The engraved artifacts found at Gault help us to better understand the artistic expression of humans living in the Paleoindian period. The authors of the 2015 paper report that the “Gault stones and bone display geometric, intentional, and patterned engraving behavior that may be decorative, ownership marks, or other symbols, which we have classified here as art.”

They write that there are likely other specimens from other sites that have fallen into “miscellaneous” categories that also feature similar incised patterns: “There are many other examples of art dating to the Paleoindian period in North America, including petroglyphs of extinct Pleistocene fauna, one case of painted bones, and other engraved bones, ivory, and lithics [stones].”

They provide a table listing artifacts that feature early art in North and Central America, including objects found in sites in Arizona, California, Colorado, Florida, Illinois, Massachusetts, Montana, Nevada, New Mexico, New York, North Dakota, Oregon, Pennsylvania, Texas, Utah, Vermont, Washington, Wyoming, British Columbia and Tequixquiac in Mexico. All of them have been dated by various archaeologists to between approximately 8,000 and 12,000 years ago.

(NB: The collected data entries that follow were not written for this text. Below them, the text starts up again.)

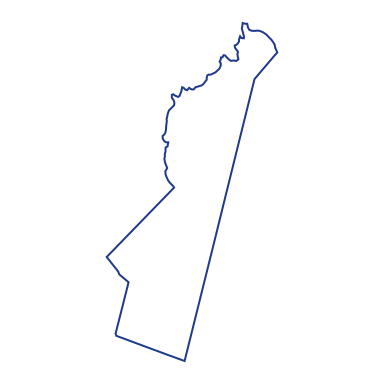 Vale do Paraíso, Rondônia, Brazil (Natural Earth projection)
{"feature_id": "56859067B34795168370619", "entity_name": "Vale do Paraíso", "entity_type": "district", "adm_level": 2, "iso_a3": "BRA", "parent_name": "Brazil", "parent_adm1": "Rondônia", "projection": "natural_earth1", "projection_center": [-62.069, -10.363], "detail": "fine", "context": "isolated", "style": "outline", "palette": "blue", "viewbox_px": 384, "rotation_deg": 0, "n_neighbors": 0, "source": "geoboundaries", "source_scale": "gbopen_adm2", "svg_char_len": 1711}
<svg xmlns="http://www.w3.org/2000/svg" viewBox="0 0 384 384"><path d="M106.7,257.0L118.1,271.4L119.3,274.4L128.5,282.2L128.1,284.2L115.6,333.6L116.3,335.8L132.7,341.9L141.6,345.2L150.2,348.4L166.7,354.5L184.6,361.0L214.4,241.3L225.9,194.6L254.5,79.1L275.6,54.3L277.3,52.5L276.1,49.7L275.3,48.0L274.7,44.9L273.5,42.7L271.4,39.7L269.4,37.8L266.4,34.6L263.6,32.6L261.1,31.4L258.9,30.7L257.2,30.7L253.7,30.9L251.3,30.7L249.2,29.7L248.0,27.5L247.2,23.8L245.0,23.7L242.7,23.0L242.4,25.8L241.8,28.7L242.4,30.4L244.0,36.7L243.8,38.3L241.4,38.0L240.1,36.3L239.1,39.1L239.0,41.4L237.6,43.7L236.3,44.9L234.7,45.5L234.9,47.3L235.6,48.8L237.0,50.2L238.0,52.1L237.4,54.0L237.8,56.7L238.4,59.3L236.2,61.0L233.9,60.5L230.9,60.9L228.6,59.2L225.0,55.4L223.6,55.2L222.5,57.3L220.9,57.5L220.8,59.2L219.7,61.6L220.8,63.4L220.7,65.6L220.0,67.5L219.1,69.0L216.2,71.7L214.9,72.7L213.3,73.4L210.5,74.7L208.7,74.7L207.3,75.4L206.7,77.6L206.7,79.8L204.9,82.0L203.3,84.2L201.4,85.5L198.7,86.3L195.5,87.2L193.8,89.3L192.0,89.5L190.6,88.9L189.1,87.8L187.1,90.2L185.2,89.5L183.6,87.8L182.2,87.2L181.8,89.1L181.3,91.4L179.6,95.8L178.1,96.9L175.4,95.8L173.3,94.3L171.9,94.8L171.8,97.4L172.7,99.0L173.7,100.3L174.4,102.6L174.1,105.2L171.8,107.6L168.9,110.5L167.9,113.3L167.3,116.1L166.6,119.3L166.8,121.1L166.5,123.5L166.2,125.8L166.0,129.3L165.8,130.9L165.1,133.3L164.2,134.6L162.6,136.0L162.7,138.5L164.2,141.1L166.2,142.3L168.3,142.3L167.8,144.9L167.5,146.5L165.6,147.5L165.5,151.6L164.8,154.3L164.9,156.6L164.4,158.6L165.0,162.4L166.0,165.1L167.2,168.0L166.1,170.0L165.3,171.4L165.6,174.4L166.3,176.5L167.2,178.5L168.5,181.0L170.1,183.0L173.0,185.9L174.1,187.6L169.5,192.3L106.7,257.0Z" fill="none" stroke="#1e3a8a" stroke-width="2"/></svg>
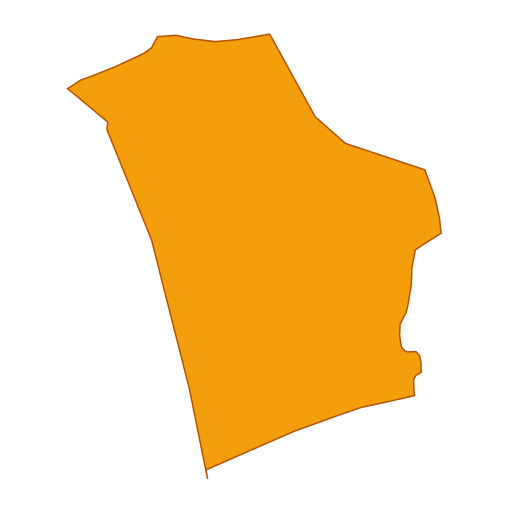 outline of Nyala Shimal, Southern Darfur, Sudan, rotated 179°
{"feature_id": "16777658B77538778882228", "entity_name": "Nyala Shimal", "entity_type": "district", "adm_level": 2, "iso_a3": "SDN", "parent_name": "Sudan", "parent_adm1": "Southern Darfur", "projection": "albers", "projection_center": [24.663, 12.429], "detail": "fine", "context": "isolated", "style": "filled", "palette": "amber", "viewbox_px": 512, "rotation_deg": 179, "n_neighbors": 0, "source": "geoboundaries", "source_scale": "gbopen_adm2", "svg_char_len": 920}
<svg xmlns="http://www.w3.org/2000/svg" viewBox="0 0 512 512"><g transform="rotate(179 256 256)"><path d="M238.4,477.6L244.8,476.6L271.3,472.6L293.0,471.1L315.2,474.1L332.3,478.1L350.7,477.0L356.8,466.0L365.3,460.2L384.7,451.6L393.6,447.7L419.1,438.0L428.3,434.9L441.5,426.6L437.8,423.5L416.6,405.2L407.7,397.5L401.9,392.5L402.9,385.1L360.2,274.1L353.7,246.6L349.2,227.2L324.9,124.3L308.3,33.9L309.6,43.1L266.8,61.0L220.3,80.3L178.8,94.5L154.1,102.6L123.5,108.7L99.9,113.7L100.5,120.8L100.6,129.8L98.1,133.9L95.1,135.4L92.9,136.8L92.9,146.6L94.2,153.5L97.8,157.7L102.1,157.5L105.8,157.5L108.9,158.5L112.2,162.7L113.8,173.9L113.4,180.4L113.2,184.9L111.4,188.4L108.8,193.5L106.8,196.9L104.9,204.6L101.2,225.1L100.4,240.8L96.7,259.1L94.5,260.6L91.2,263.0L70.5,275.5L71.9,290.6L75.8,310.5L85.7,339.2L164.6,367.0L194.4,394.2L199.6,404.0L231.4,464.3L238.4,477.6Z" fill="#f59e0b" stroke="#b45309" stroke-width="1.5"/></g></svg>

In addition to the incisions made on such objects, the authors also describe the use of ochre (a red pigment) during the Paleoindian period. This is significant because ochre has been found used on both artifacts and landscapes altered by humans all around the world, both in the archaeological record and in use by modern societies today. “While the use of ochre is not a diagnostic Paleoindian trait,” they write, “it is found fairly consistently from a wide variety of contexts throughout the period including burials, on animal bones, in caches, and numerous domestic contexts.” They also report that there is even an instance of ochre being mined by Paleoindian peoples in Wyoming.

The importance of these discoveries is in the information we obtain about hunter-gatherer societies that existed in prehistoric North America. According to the authors, this information includes how they exchanged information, their social mobility, how they transmitted culture, and how they signaled each other. It also helps dispel myths of primitive savagery that are still sometimes wrongly associated with prehistoric societies in general. Art in prehistoric North America may still be rare in comparison with art found in other parts of the world, but it appears that this has been primarily due to its invisibility.

Now that such discoveries can be made using new advances in technology, researchers can place these artifacts into a larger inventory of art that includes artifacts dating back as far as 100,000 years ago. The authors of the 2015 paper suggest that those interested in this history can have “more detailed discussions of the creation, maintenance, and use of engraved art across the globe” and can “[enhance] our understanding of shared patterns of symbolic behavior over vast amounts of time and space.”